**ACTIVITY:** All of the listing should be output exactly, apart from the pictures.

**SUPPLIED RECORDS:**
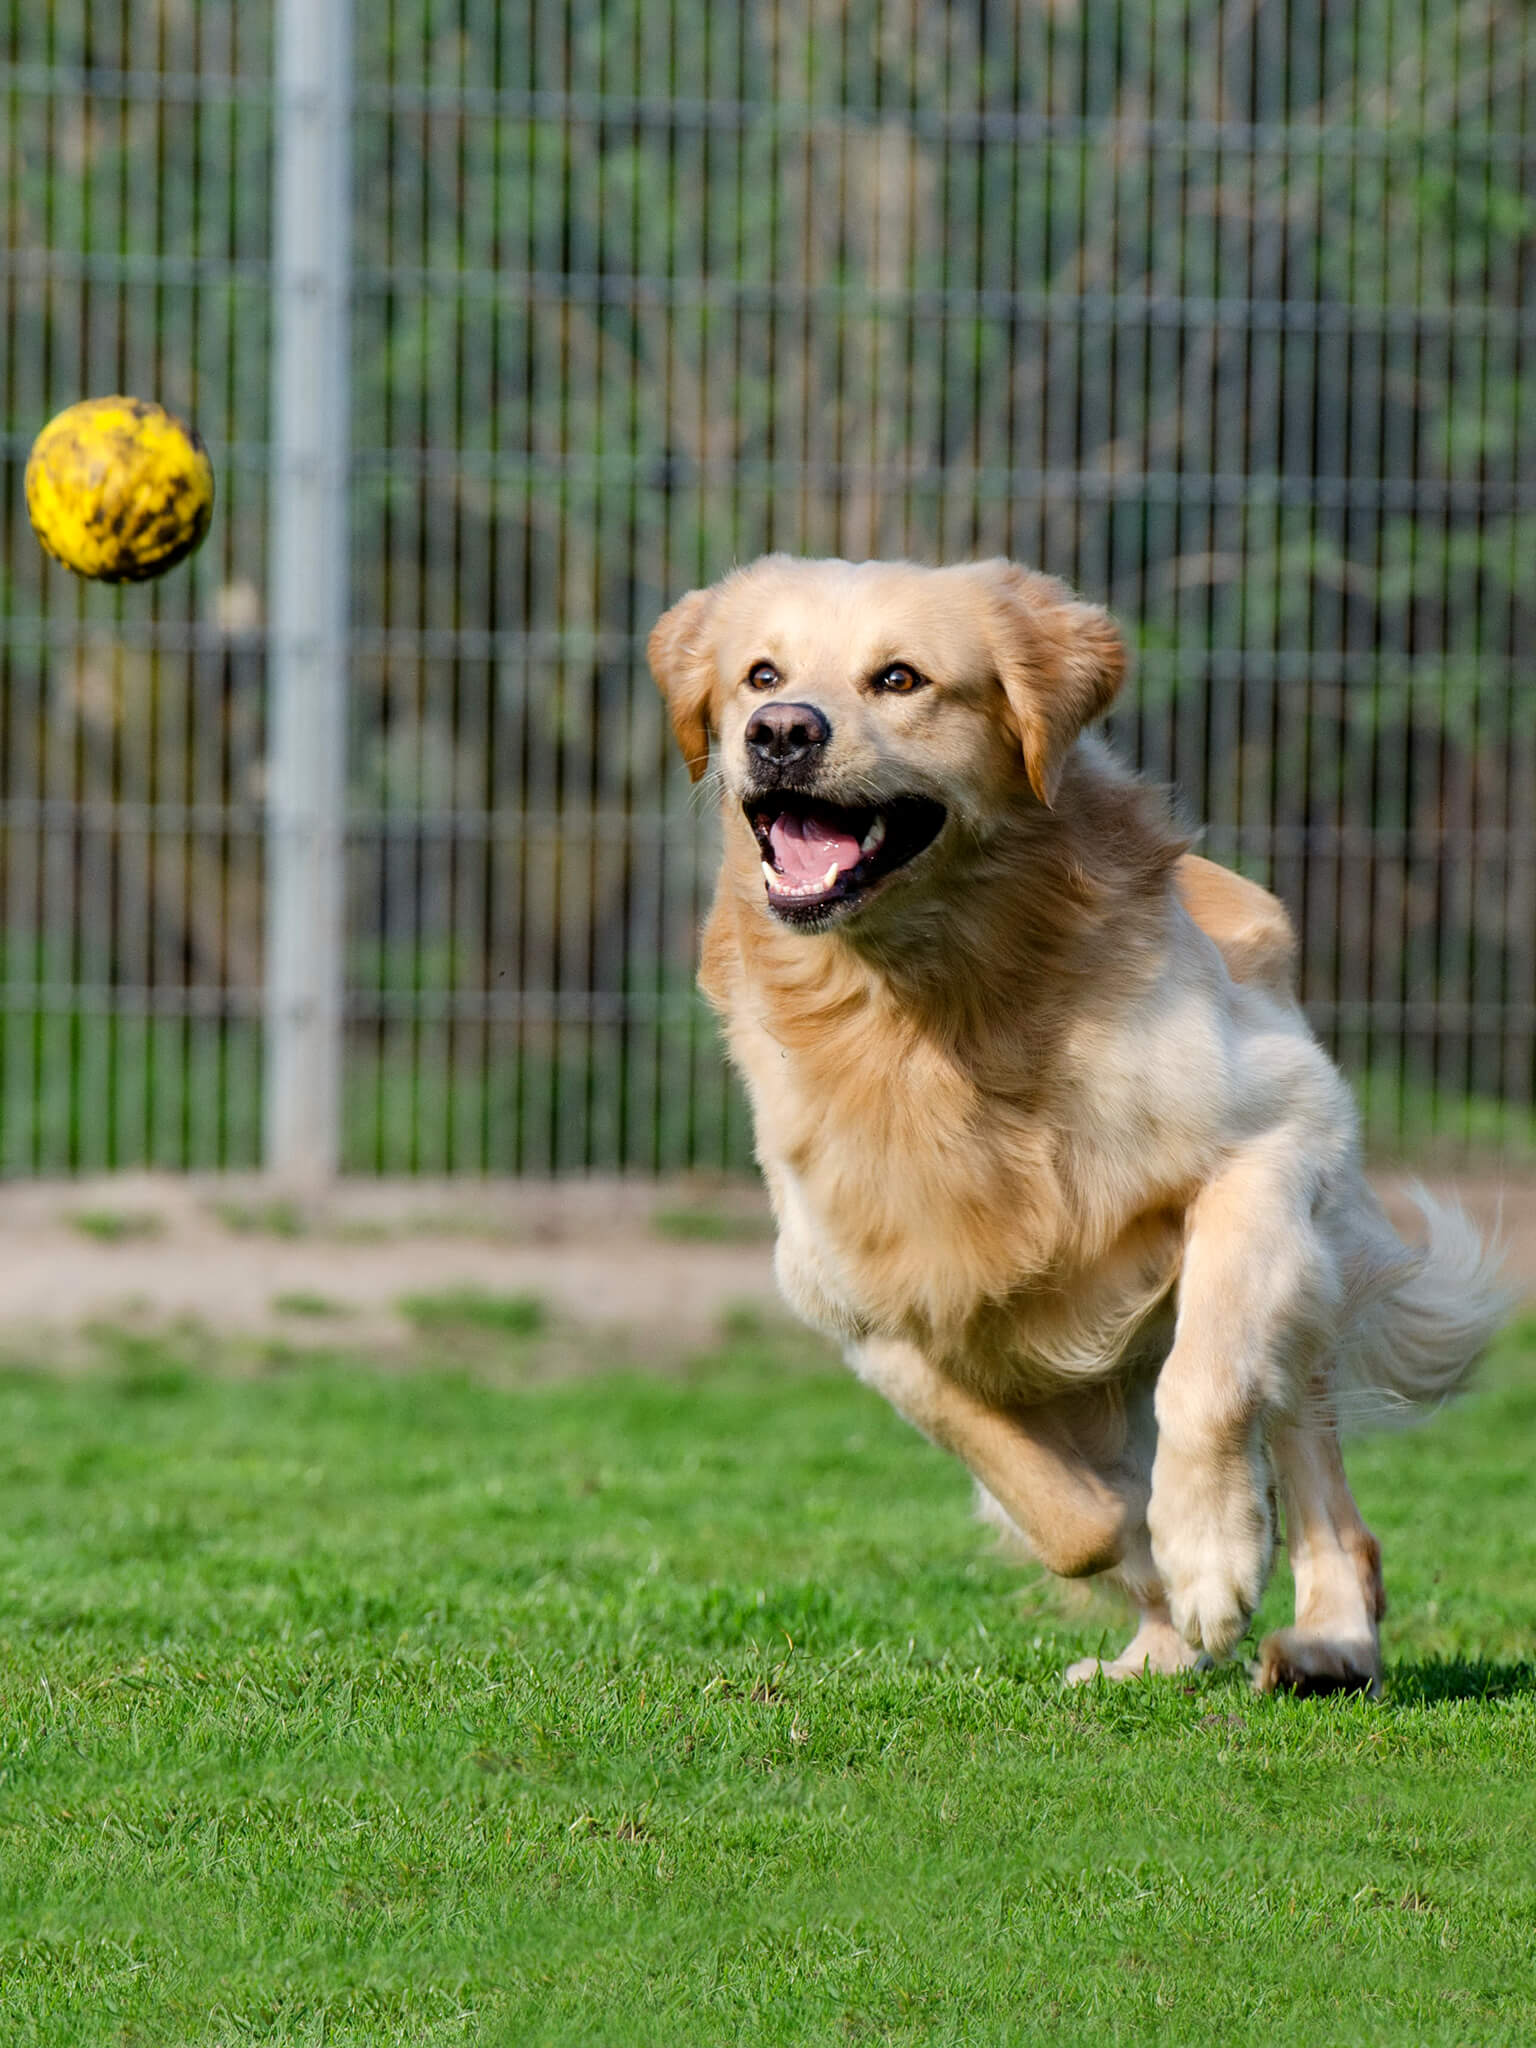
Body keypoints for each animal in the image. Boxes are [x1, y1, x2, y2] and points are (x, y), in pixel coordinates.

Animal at [651, 552, 1507, 1687]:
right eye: (760, 674)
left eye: (899, 678)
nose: (781, 730)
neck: (932, 1005)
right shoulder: (862, 1305)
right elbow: (1063, 1509)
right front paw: (1162, 1561)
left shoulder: (1275, 1138)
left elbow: (1207, 1380)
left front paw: (1212, 1548)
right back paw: (1155, 1648)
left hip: (1305, 1265)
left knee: (1310, 1460)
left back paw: (1327, 1633)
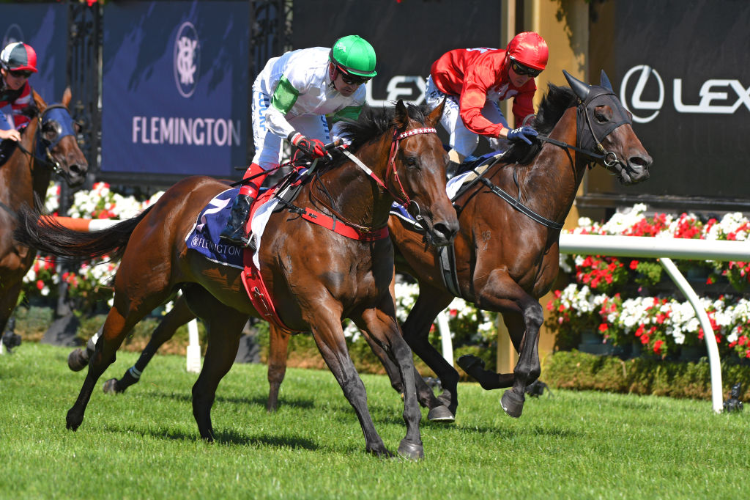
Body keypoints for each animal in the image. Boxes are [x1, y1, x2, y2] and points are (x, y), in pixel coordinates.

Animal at [17, 101, 462, 460]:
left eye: (443, 159)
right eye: (410, 160)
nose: (446, 226)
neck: (342, 218)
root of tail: (163, 202)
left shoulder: (371, 307)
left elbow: (404, 359)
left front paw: (413, 437)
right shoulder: (321, 312)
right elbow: (351, 380)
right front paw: (377, 444)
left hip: (225, 319)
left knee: (202, 386)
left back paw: (211, 439)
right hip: (136, 293)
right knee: (104, 354)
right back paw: (75, 413)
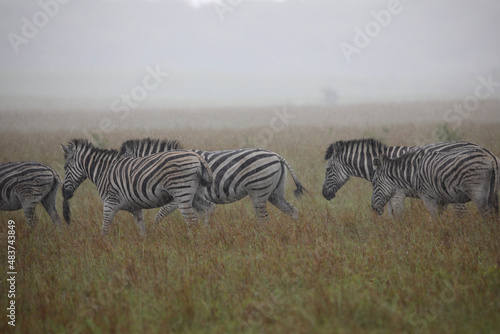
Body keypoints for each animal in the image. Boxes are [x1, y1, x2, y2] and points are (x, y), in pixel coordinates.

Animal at [60, 138, 213, 235]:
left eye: (65, 167)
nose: (64, 194)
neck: (103, 171)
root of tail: (196, 156)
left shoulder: (110, 202)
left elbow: (104, 228)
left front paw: (102, 247)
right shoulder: (135, 207)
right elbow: (141, 230)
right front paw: (143, 249)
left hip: (182, 192)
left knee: (192, 221)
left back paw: (192, 242)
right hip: (195, 194)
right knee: (208, 208)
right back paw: (204, 236)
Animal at [119, 137, 304, 223]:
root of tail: (277, 155)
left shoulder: (178, 197)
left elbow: (160, 215)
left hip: (259, 189)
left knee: (264, 217)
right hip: (274, 192)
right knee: (292, 210)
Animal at [322, 138, 494, 217]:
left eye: (328, 170)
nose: (324, 194)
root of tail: (484, 150)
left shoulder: (397, 192)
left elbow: (397, 213)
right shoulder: (388, 192)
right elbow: (391, 214)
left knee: (461, 211)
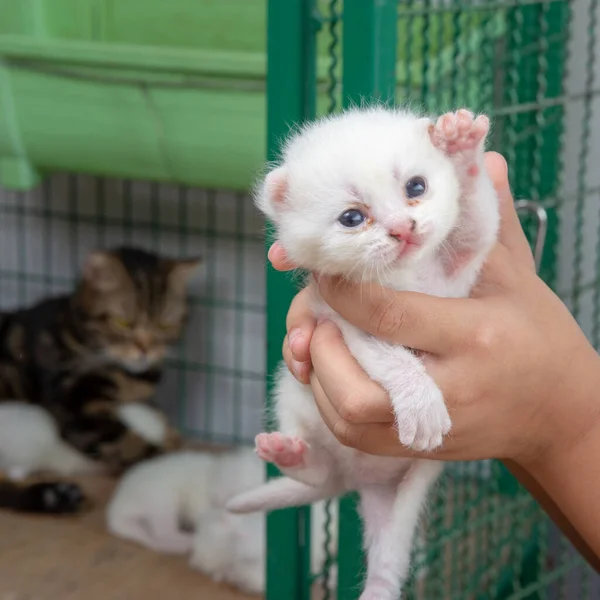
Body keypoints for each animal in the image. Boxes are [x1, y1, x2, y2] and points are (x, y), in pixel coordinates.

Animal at [0, 246, 202, 512]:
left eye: (164, 325)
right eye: (122, 322)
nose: (145, 349)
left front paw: (174, 439)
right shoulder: (78, 405)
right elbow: (131, 441)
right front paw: (166, 463)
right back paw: (54, 495)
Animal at [225, 108, 496, 600]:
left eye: (416, 187)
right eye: (352, 217)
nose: (403, 228)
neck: (404, 276)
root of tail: (357, 479)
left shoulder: (461, 268)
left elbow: (477, 219)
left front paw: (462, 145)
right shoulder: (344, 321)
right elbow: (392, 359)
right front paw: (422, 404)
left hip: (407, 492)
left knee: (389, 561)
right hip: (289, 396)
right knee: (319, 476)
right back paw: (290, 454)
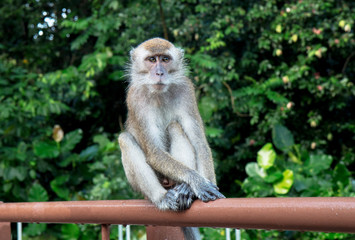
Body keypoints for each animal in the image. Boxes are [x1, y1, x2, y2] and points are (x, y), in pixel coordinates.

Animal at [119, 37, 225, 214]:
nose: (159, 73)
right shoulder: (135, 97)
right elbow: (155, 152)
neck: (160, 94)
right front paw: (197, 181)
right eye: (152, 60)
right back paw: (161, 197)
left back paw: (184, 188)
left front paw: (201, 183)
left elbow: (200, 145)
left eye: (165, 59)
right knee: (124, 139)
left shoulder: (186, 91)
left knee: (175, 126)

**ANSWER SPACE:**
Body keypoints for each animal in the image. Boxes are [x1, y1, x2, y2] and points are (x, y), in pixel coordinates.

Animal at [651, 552, 1507, 1687]:
right eye: (760, 674)
left eye: (899, 678)
nose: (781, 730)
neck: (932, 1005)
right shoulder: (862, 1305)
right elbow: (1063, 1509)
right front paw: (1162, 1561)
left shoulder: (1275, 1138)
left elbow: (1207, 1380)
left front paw: (1212, 1548)
right back paw: (1155, 1648)
left hip: (1305, 1265)
left knee: (1310, 1460)
left back paw: (1327, 1633)
Body keypoints for each animal in the image. Boxes are [x1, y1, x2, y2] and points are (x, y), in pixel coordinates.

Animal at [17, 101, 462, 460]:
left eye: (443, 159)
right eye: (410, 160)
nose: (446, 226)
neck: (342, 218)
root of tail: (163, 202)
left shoulder: (371, 307)
left elbow: (404, 359)
left front paw: (413, 437)
right shoulder: (321, 312)
right elbow: (351, 380)
right front paw: (377, 444)
left hip: (225, 319)
left knee: (202, 386)
left back paw: (211, 439)
right hip: (136, 293)
right knee: (104, 354)
right back paw: (75, 413)
Body keypoints for each animal in the image. Boxes are [x1, y1, x2, y2] and points are (x, y), in pixel coordinates.

Animal at [60, 138, 213, 235]:
left eye: (65, 167)
nose: (64, 194)
neck: (103, 171)
root of tail: (196, 156)
left shoulder: (110, 202)
left elbow: (104, 228)
left front paw: (102, 247)
right shoulder: (135, 207)
right elbow: (141, 230)
right front paw: (143, 249)
left hip: (182, 192)
left knee: (192, 221)
left back paw: (192, 242)
right hip: (195, 194)
right knee: (208, 208)
right back paw: (204, 236)
Animal at [119, 137, 304, 223]:
root of tail: (277, 155)
left shoulder: (178, 197)
left elbow: (160, 215)
left hip: (259, 189)
left knee: (264, 217)
right hip: (274, 192)
right knee: (292, 210)
Animal at [322, 138, 494, 217]:
left eye: (328, 170)
nose: (324, 194)
root of tail: (484, 150)
left shoulder: (397, 192)
left elbow: (397, 213)
right shoulder: (388, 192)
right elbow: (391, 214)
left knee: (461, 211)
Body keypoints for each animal in the image. Boxes are [x1, y1, x2, y2] and points are (x, y), in pixel coordinates.

Animal at [0, 246, 202, 512]:
left eye: (164, 325)
right eye: (122, 322)
nose: (145, 349)
left front paw: (174, 439)
right shoulder: (78, 405)
right elbow: (131, 441)
right front paw: (166, 463)
right back paw: (54, 495)
Animal at [225, 108, 496, 600]:
left eye: (416, 187)
right eye: (352, 217)
nose: (403, 228)
neck: (404, 276)
root of tail: (357, 479)
left shoulder: (461, 268)
left elbow: (477, 219)
left front paw: (462, 145)
right shoulder: (344, 321)
right elbow: (392, 359)
right front paw: (422, 404)
left hip: (407, 492)
left knee: (389, 561)
right hip: (289, 396)
right knee: (319, 476)
right back paw: (290, 454)
Body keypoints for each animal in the image. Boxes are [x1, y1, x2, y2] and points are (x, y), in pixel coordinates.

Animal at [119, 37, 225, 214]:
nose: (159, 73)
right shoulder: (135, 97)
right elbow: (155, 152)
neck: (160, 94)
right front paw: (197, 181)
right eye: (152, 60)
right back paw: (161, 197)
left back paw: (184, 188)
left front paw: (201, 183)
left elbow: (200, 145)
left eye: (165, 59)
right knee: (124, 139)
left shoulder: (186, 91)
left knee: (175, 126)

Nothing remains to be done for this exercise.